New York hardcore powerhouses Madball have just released their formidable new album For The Cause through Nuclear Blast and it shows the band are just as fired up as they always have been and blasting out their hardcore anthems with style. We caught up with vocalist Freddy Cricien to hear all about For The Cause and its recording, working with Tim Armstrong from Rancid and Ice T as well as other special guests on the album, takes from the bands countless tours, New York Hardcore past and present, his love of hip hop, growing up around Agnostic Front on the Lower East Side and highlights and memories from over twenty five years in the game with Madball.
Your new album For The Cause is out now. How did the recording of the album go?
It went well man, it went really smoothly. Besides the logistics of having to travel to the West Coast, it was one of the better recording experiences I’ve had over the years. It was really cool.
Do you always try and bring the energy and ferocity of your live show to the studio when you are recording a new album and do you always try and pick songs that would work in a live scenario?
You know, that’s actually a really good question. Yeah, we do more so now. There was a time we didn’t really think about that, we just kinda wrote what we wrote and did it. We kinda work the same way, we write what we feel but now we do think, yeah this one might work in that scenario. We give it a little more thought nowadays but I mean, as far as what I bring to it, the comparison I can draw it with between live and studio is that you have to feel the music. You have to feel it, that’s all and you can’t compare it to the energy of the live show because live, you’re moving around and you become possessed by what you’re doing but in the studio it’s not quite that energetic or hectic but you’ve still got to feel what you’re saying and it has to be believable, no matter what genre of music and no matter what you’re doing. It has to be believable and you have to feel it from your core, from your depths so in that regard, yes, you put your heart and soul into it, yes.

▶ Raw data
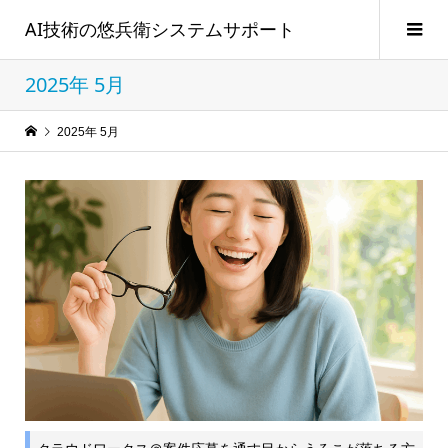
AI技術の悠兵衛システムサポート
2025年 5月
2025年 5月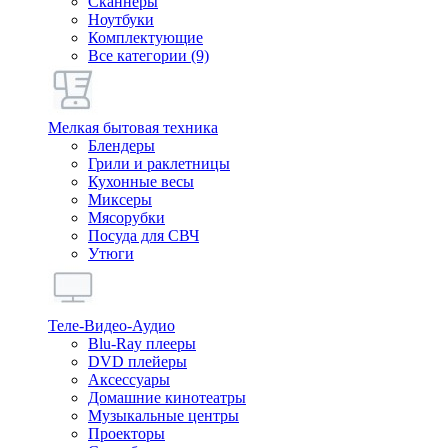
Сканнеры
Ноутбуки
Комплектующие
Все категории (9)
Мелкая бытовая техника
Блендеры
Грили и раклетницы
Кухонные весы
Миксеры
Мясорубки
Посуда для СВЧ
Утюги
Теле-Видео-Аудио
Blu-Ray плееры
DVD плейеры
Аксессуары
Домашние кинотеатры
Музыкальные центры
Проекторы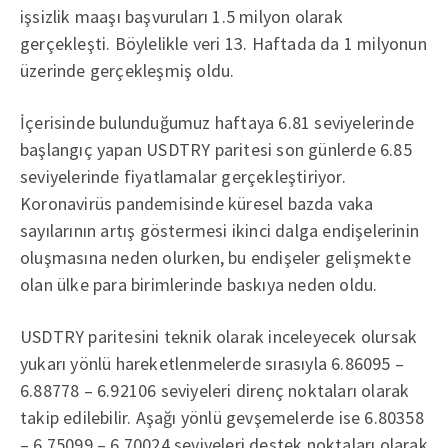
işsizlik maaşı başvuruları 1.5 milyon olarak
gerçekleşti. Böylelikle veri 13. Haftada da 1 milyonun
üzerinde gerçekleşmiş oldu.
İçerisinde bulunduğumuz haftaya 6.81 seviyelerinde
başlangıç yapan USDTRY paritesi son günlerde 6.85
seviyelerinde fiyatlamalar gerçekleştiriyor.
Koronavirüs pandemisinde küresel bazda vaka
sayılarının artış göstermesi ikinci dalga endişelerinin
oluşmasına neden olurken, bu endişeler gelişmekte
olan ülke para birimlerinde baskıya neden oldu.
USDTRY paritesini teknik olarak inceleyecek olursak
yukarı yönlü hareketlenmelerde sırasıyla 6.86095 –
6.88778 – 6.92106 seviyeleri direnç noktaları olarak
takip edilebilir. Aşağı yönlü gevşemelerde ise 6.80358
– 6.75099 – 6.70024 seviyeleri destek noktaları olarak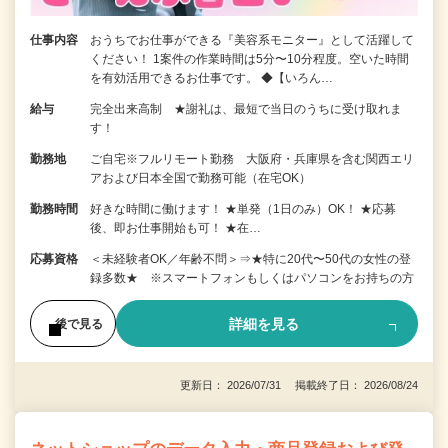
仕事内容
おうちでお仕事ができる『美容系モニター』として活躍して
ください！ 1案件の作業時間は5分〜10分程度。空いた時間
を有効活用できるお仕事です。 ◆【いろん…
給与
完全出来高制 ★謝礼は、最短で当日のうちに受け取れま
す！
勤務地
ご自宅※フルリモート勤務 大阪府・兵庫県を含む関西エリ
アおよび日本全国で勤務可能（在宅OK）
勤務時間
好きな時間に働けます！ ★単発（1日のみ）OK！ ★応募
後、即お仕事開始も可！ ★在…
応募資格
＜未経験者OK／年齢不問＞⇒★特に20代〜50代の女性の登
録多数★ ※スマートフォンもしくはパソコンをお持ちの方
詳細を見る
後で見る
更新日： 2026/07/31 掲載終了日： 2026/08/24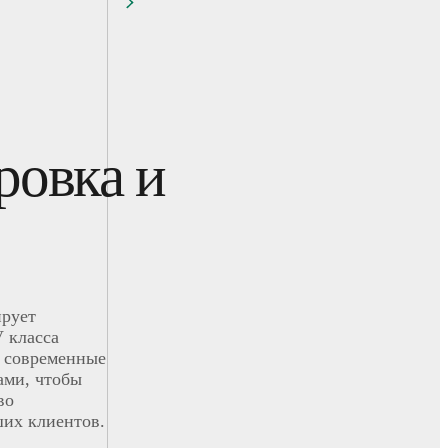
ровка и
ирует
 класса
 современные
ами, чтобы
во
ших клиентов.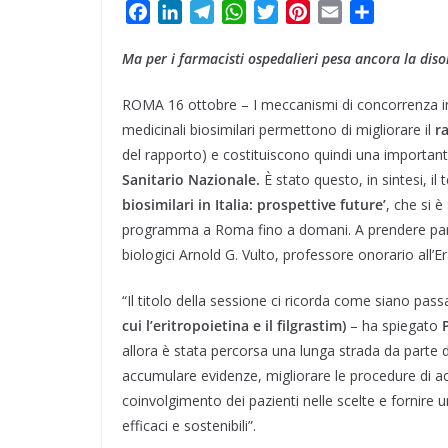
F
L
T
W
T
P
E
C
a
i
e
h
w
i
m
o
Ma per i farmacisti ospedalieri pesa ancora la diso
c
n
l
a
i
n
a
n
e
k
e
t
t
t
i
d
ROMA 16 ottobre – I meccanismi di concorrenza inne
b
e
g
s
t
e
l
i
medicinali biosimilari permettono di migliorare il
r
o
d
r
A
e
r
v
del rapporto) e costituiscono quindi una importante 
o
I
a
p
r
e
i
k
n
m
p
s
d
Sanitario Nazionale.
È stato questo, in sintesi, il
t
i
biosimilari in Italia: prospettive future’
, che si 
programma a Roma fino a domani. A prendere parte
biologici Arnold G. Vulto, professore onorario all’
“Il titolo della sessione ci ricorda come siano pas
cui l’eritropoietina e il filgrastim)
– ha spiegato
allora è stata percorsa una lunga strada da parte d
accumulare evidenze, migliorare le procedure di ac
coinvolgimento dei pazienti nelle scelte e fornire 
efficaci e sostenibili”.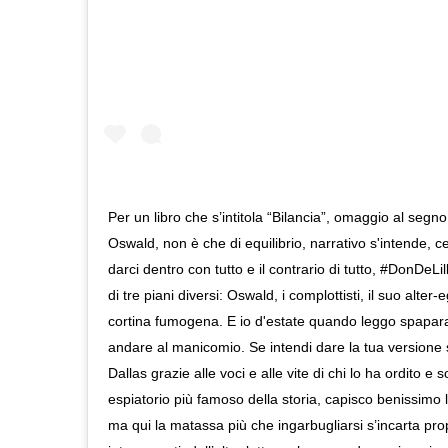
Per un libro che s’intitola “Bilancia”, omaggio al segn
Oswald, non è che di equilibrio, narrativo s'intende, ce
darci dentro con tutto e il contrario di tutto, #DonDeLil
di tre piani diversi: Oswald, i complottisti, il suo alte
cortina fumogena. E io d'estate quando leggo spapar
andare al manicomio. Se intendi dare la tua versione s
Dallas grazie alle voci e alle vite di chi lo ha ordito e 
espiatorio più famoso della storia, capisco benissimo l
ma qui la matassa più che ingarbugliarsi s’incarta pro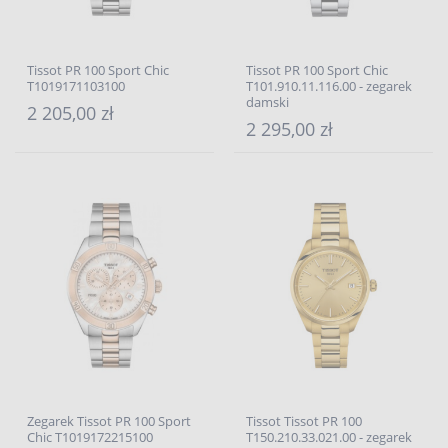
Tissot PR 100 Sport Chic
Tissot PR 100 Sport Chic
T1019171103100
T101.910.11.116.00 - zegarek
damski
2 205,00 zł
2 295,00 zł
Zegarek Tissot PR 100 Sport
Tissot Tissot PR 100
Chic T1019172215100
T150.210.33.021.00 - zegarek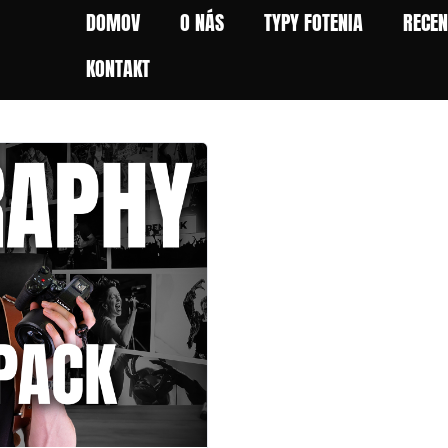
DOMOV
O NÁS
TYPY FOTENIA
RECEN
KONTAKT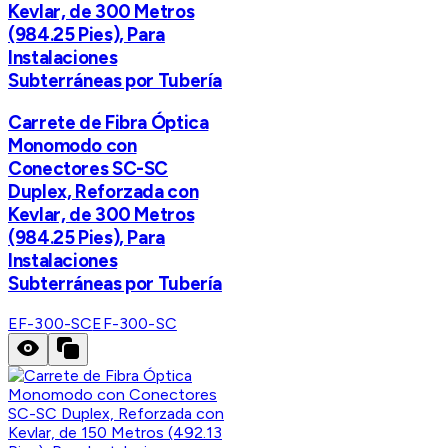
Kevlar, de 300 Metros
(984.25 Pies), Para
Instalaciones
Subterráneas por Tubería
Carrete de Fibra Óptica
Monomodo con
Conectores SC-SC
Duplex, Reforzada con
Kevlar, de 300 Metros
(984.25 Pies), Para
Instalaciones
Subterráneas por Tubería
EF-300-SC
EF-300-SC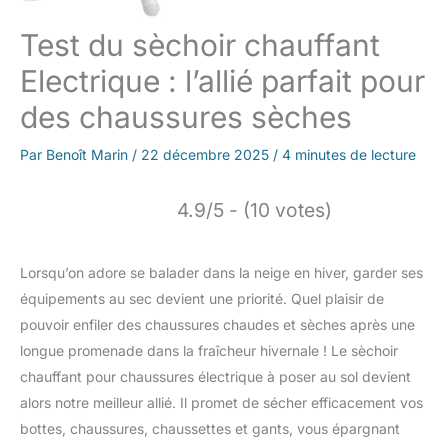
Test du sèchoir chauffant
Electrique : l’allié parfait pour
des chaussures sèches
Par
Benoît Marin
/
22 décembre 2025
/
4 minutes de lecture
4.9/5 - (10 votes)
Lorsqu’on adore se balader dans la neige en hiver, garder ses
équipements au sec devient une priorité. Quel plaisir de
pouvoir enfiler des chaussures chaudes et sèches après une
longue promenade dans la fraîcheur hivernale ! Le sèchoir
chauffant pour chaussures électrique à poser au sol devient
alors notre meilleur allié. Il promet de sécher efficacement vos
bottes, chaussures, chaussettes et gants, vous épargnant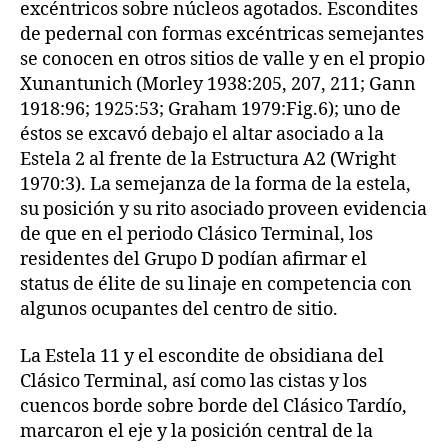
excéntricos sobre núcleos agotados. Escondites
de pedernal con formas excéntricas semejantes
se conocen en otros sitios de valle y en el propio
Xunantunich (Morley 1938:205, 207, 211; Gann
1918:96; 1925:53; Graham 1979:Fig.6); uno de
éstos se excavó debajo el altar asociado a la
Estela 2 al frente de la Estructura A2 (Wright
1970:3). La semejanza de la forma de la estela,
su posición y su rito asociado proveen evidencia
de que en el periodo Clásico Terminal, los
residentes del Grupo D podían afirmar el
status de élite de su linaje en competencia con
algunos ocupantes del centro de sitio.
La Estela 11 y el escondite de obsidiana del
Clásico Terminal, así como las cistas y los
cuencos borde sobre borde del Clásico Tardío,
marcaron el eje y la posición central de la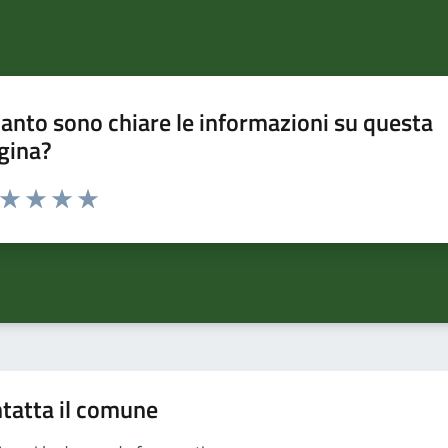
anto sono chiare le informazioni su questa
gina?
a da 1 a 5 stelle la pagina
ta 1 stelle su 5
Valuta 2 stelle su 5
Valuta 3 stelle su 5
Valuta 4 stelle su 5
Valuta 5 stelle su 5
tatta il comune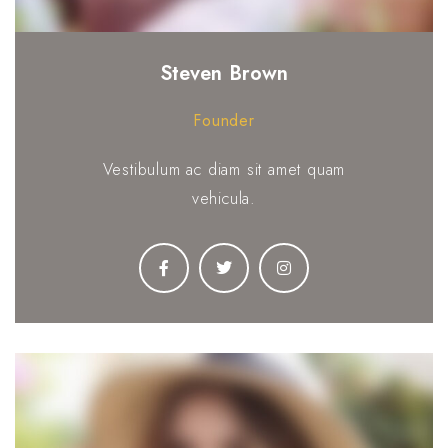
Steven Brown
Founder
Vestibulum ac diam sit amet quam
vehicula.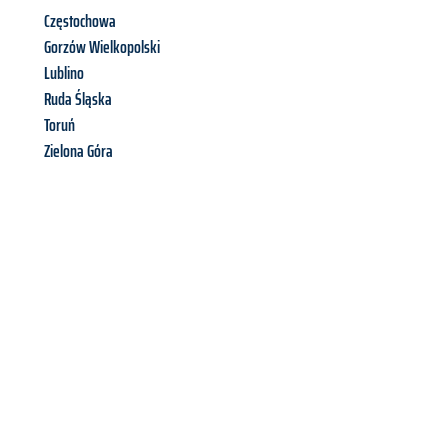
Częstochowa
Gorzów Wielkopolski
Lublino
Ruda Śląska
Toruń
Zielona Góra
Richiedi ora la tua
offerta
al
miglior
prezzo !
Inviateci adesso la vostra richiesta non vincolante e
assicuratevi la vostra
offerta di trasloco per le vostre esigenze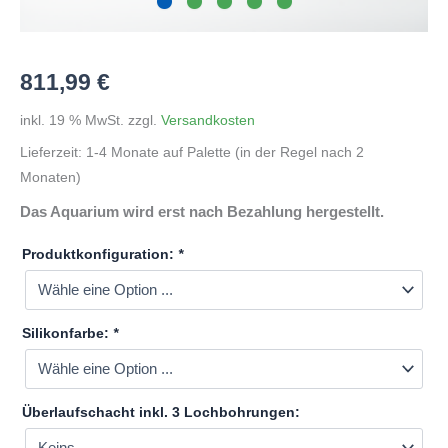
811,99
€
inkl. 19 % MwSt.
zzgl.
Versandkosten
Lieferzeit:
1-4 Monate auf Palette (in der Regel nach 2
Monaten)
Das Aquarium wird erst nach Bezahlung hergestellt.
Produktkonfiguration:
*
Silikonfarbe:
*
Überlaufschacht inkl. 3 Lochbohrungen: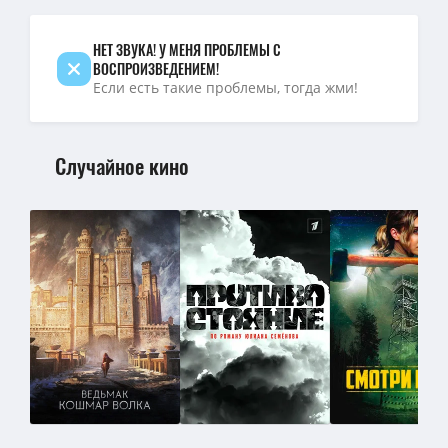
НЕТ ЗВУКА! У МЕНЯ ПРОБЛЕМЫ С
ВОСПРОИЗВЕДЕНИЕМ!
Если есть такие проблемы, тогда жми!
Случайное кино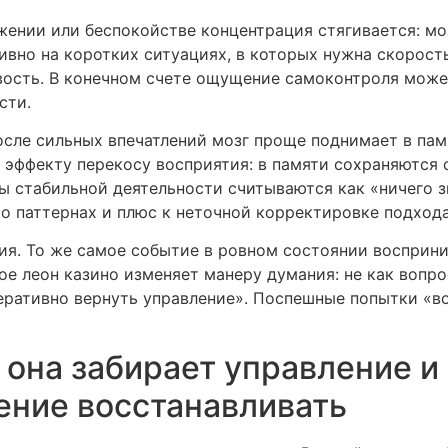
ении или беспокойстве концентрация стягивается: мо
тивно на коротких ситуациях, в которых нужна скорость
ость. В конечном счете ощущение самоконтроля может 
сти.
после сильных впечатлений мозг проще поднимает в па
 эффекту перекосу восприятия: в памяти сохраняются 
ы стабильной деятельности считываются как «ничего з
о паттернах и плюс к неточной корректировке подхода
ия. То же самое событие в ровном состоянии восприни
ое леон казино изменяет манеру думания: не как вопр
еративно вернуть управление». Поспешные попытки «во
 она забирает управление и
ение восстанавливать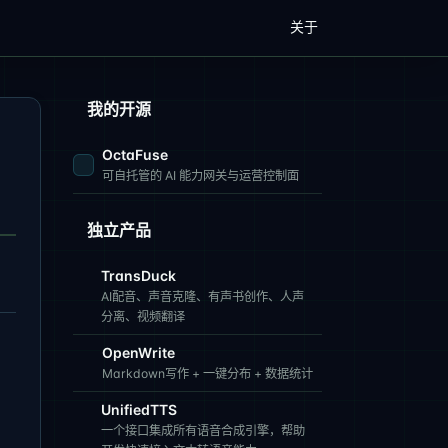
关于
我的开源
OctaFuse
可自托管的 AI 能力网关与运营控制面
独立产品
TransDuck
AI配音、声音克隆、有声书创作、人声
分离、视频翻译
OpenWrite
Markdown写作 + 一键分布 + 数据统计
UnifiedTTS
一个接口集成所有语音合成引擎，帮助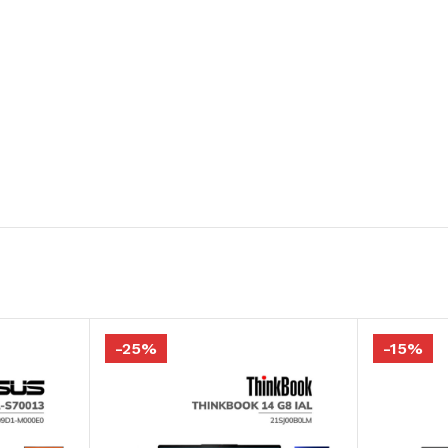
-25%
-15%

▶ Work instructions
(a) List every band named in the Madball interview.
(b) Please retype the part of the Madball interview that opens with the words containing "It went well" and closes with "was really cool.".

▶ Outputs in order
(a) Madball, Rancid, Agnostic Front

(b)
It went well man, it went really smoothly. Besides the logistics of having to travel to the West Coast, it was one of the better recording experiences I’ve had over the years. It was really cool.